(Given information begins)
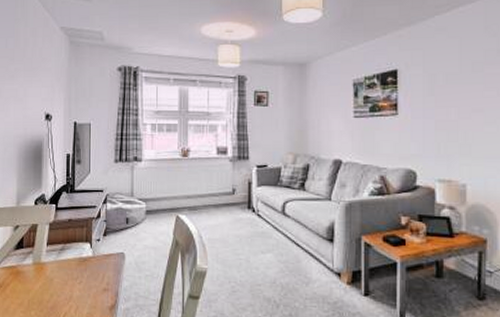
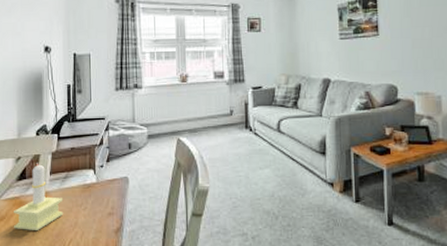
candle: none [10,233,59,301] -> present [14,163,64,230]

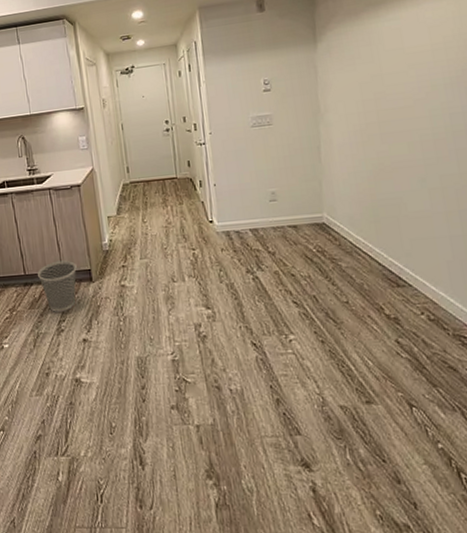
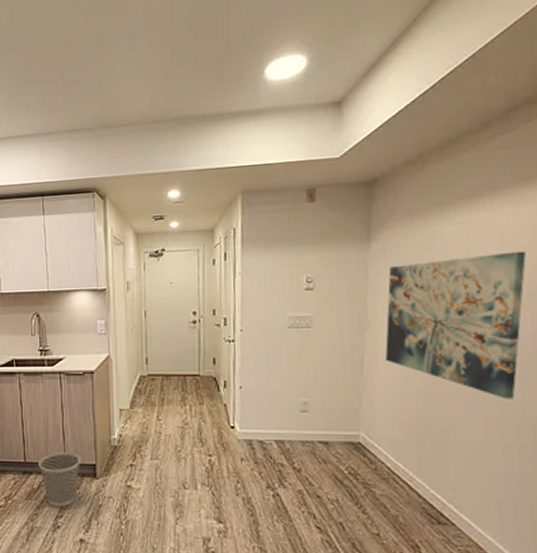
wall art: none [335,39,453,171] -> present [385,251,526,399]

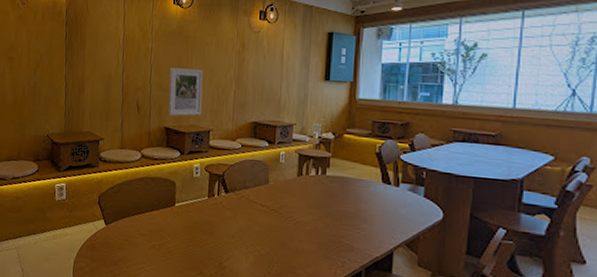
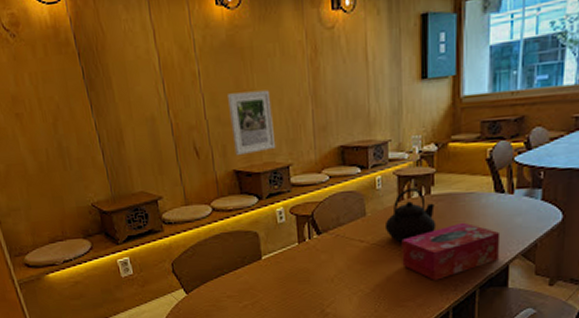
teapot: none [284,166,329,212] -> present [384,188,437,242]
tissue box: none [296,204,386,254] -> present [401,222,501,280]

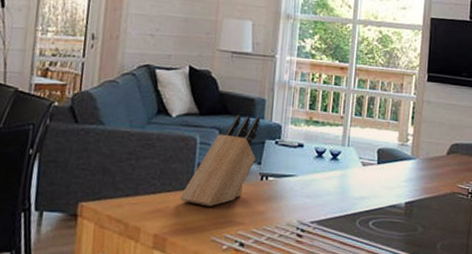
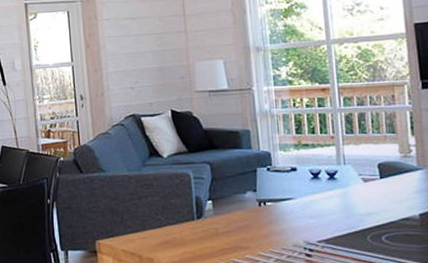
knife block: present [180,114,261,206] -> none [184,147,250,234]

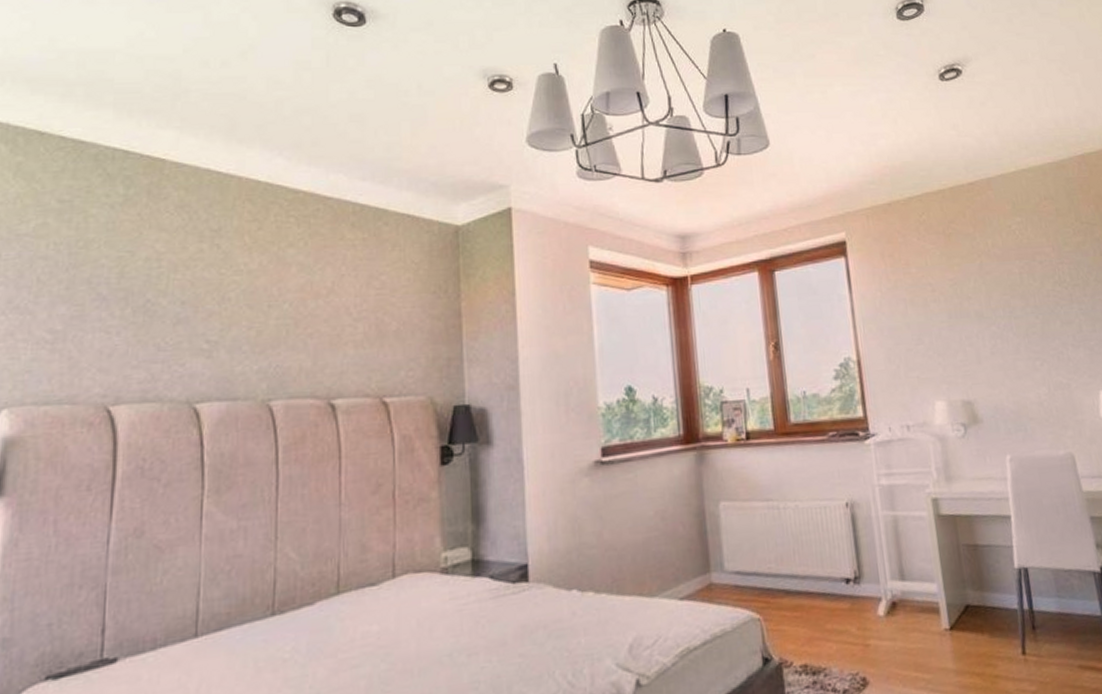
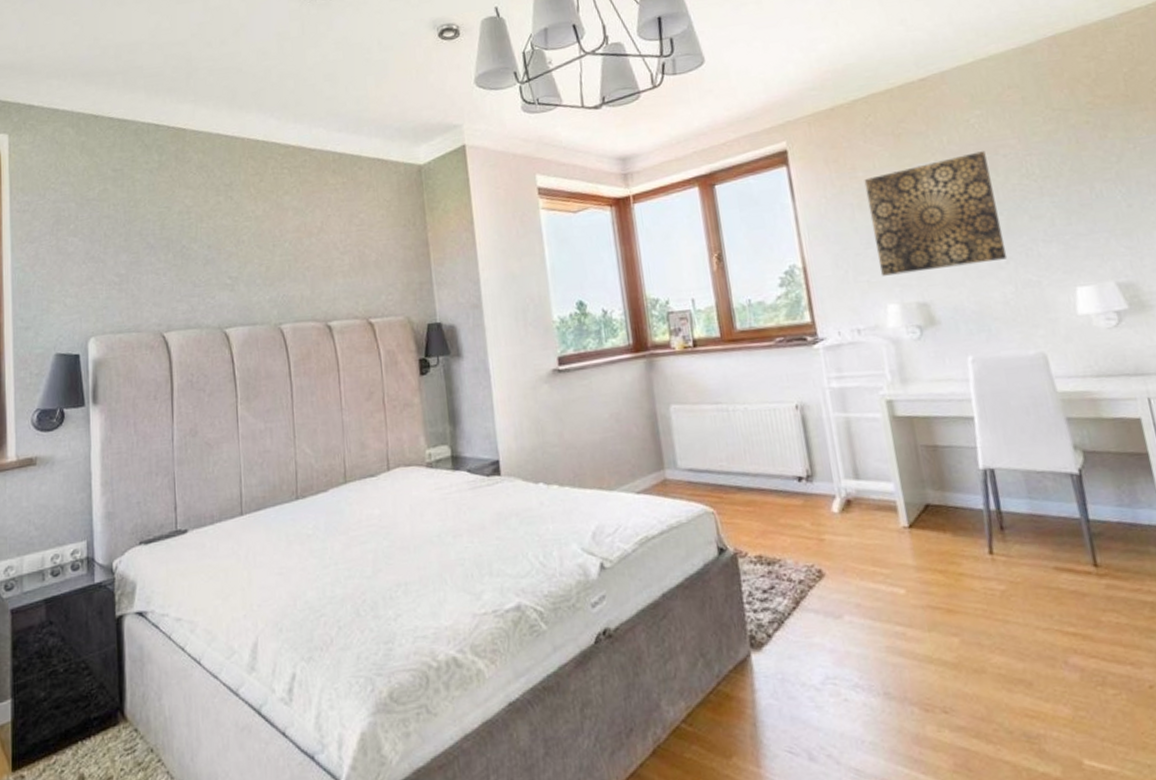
wall art: none [916,256,1042,373] -> present [864,151,1008,276]

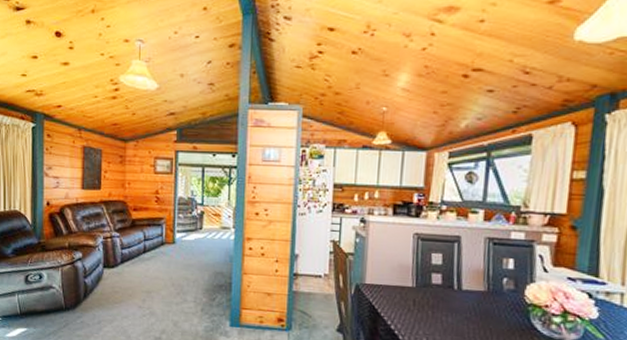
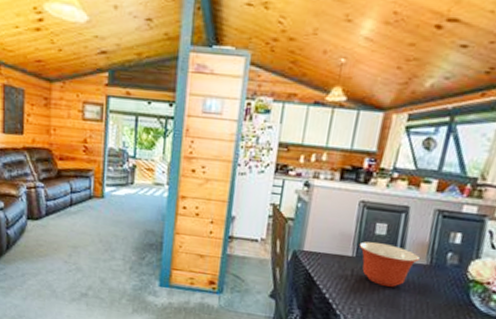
mixing bowl: none [417,272,477,315] -> present [359,241,420,287]

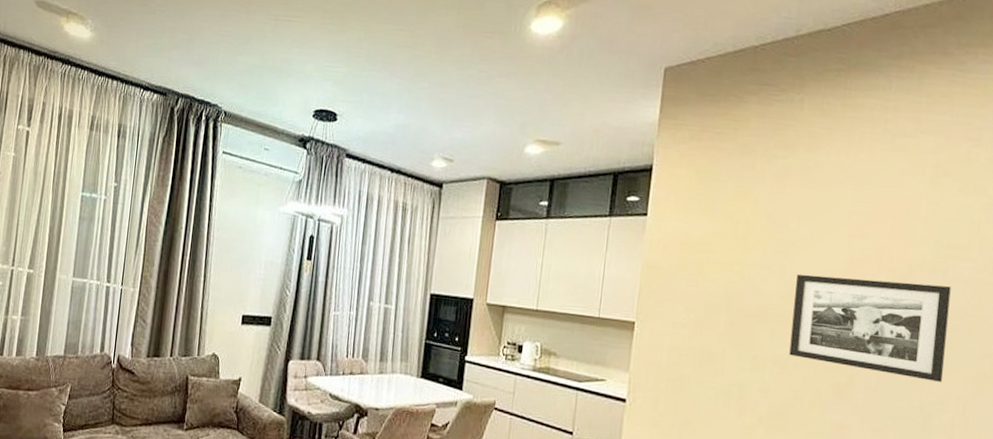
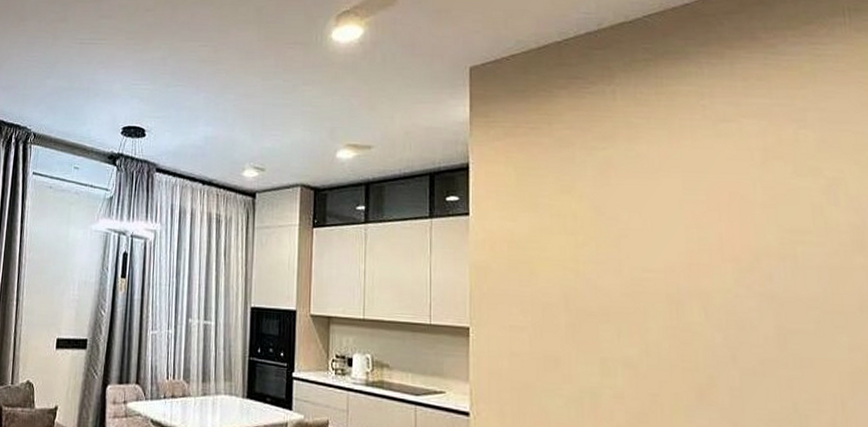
picture frame: present [789,274,951,382] -> none [636,268,813,379]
(Given information ends)
**Exercise aim:** Copy out all the data exactly. No images belong in the copy.

**Problem solution:**
candle: none [10,233,59,301] -> present [14,163,64,230]

wall art: none [335,39,453,171] -> present [385,251,526,399]

teapot: none [284,166,329,212] -> present [384,188,437,242]
tissue box: none [296,204,386,254] -> present [401,222,501,280]

knife block: present [180,114,261,206] -> none [184,147,250,234]

wall art: none [916,256,1042,373] -> present [864,151,1008,276]

mixing bowl: none [417,272,477,315] -> present [359,241,420,287]

picture frame: present [789,274,951,382] -> none [636,268,813,379]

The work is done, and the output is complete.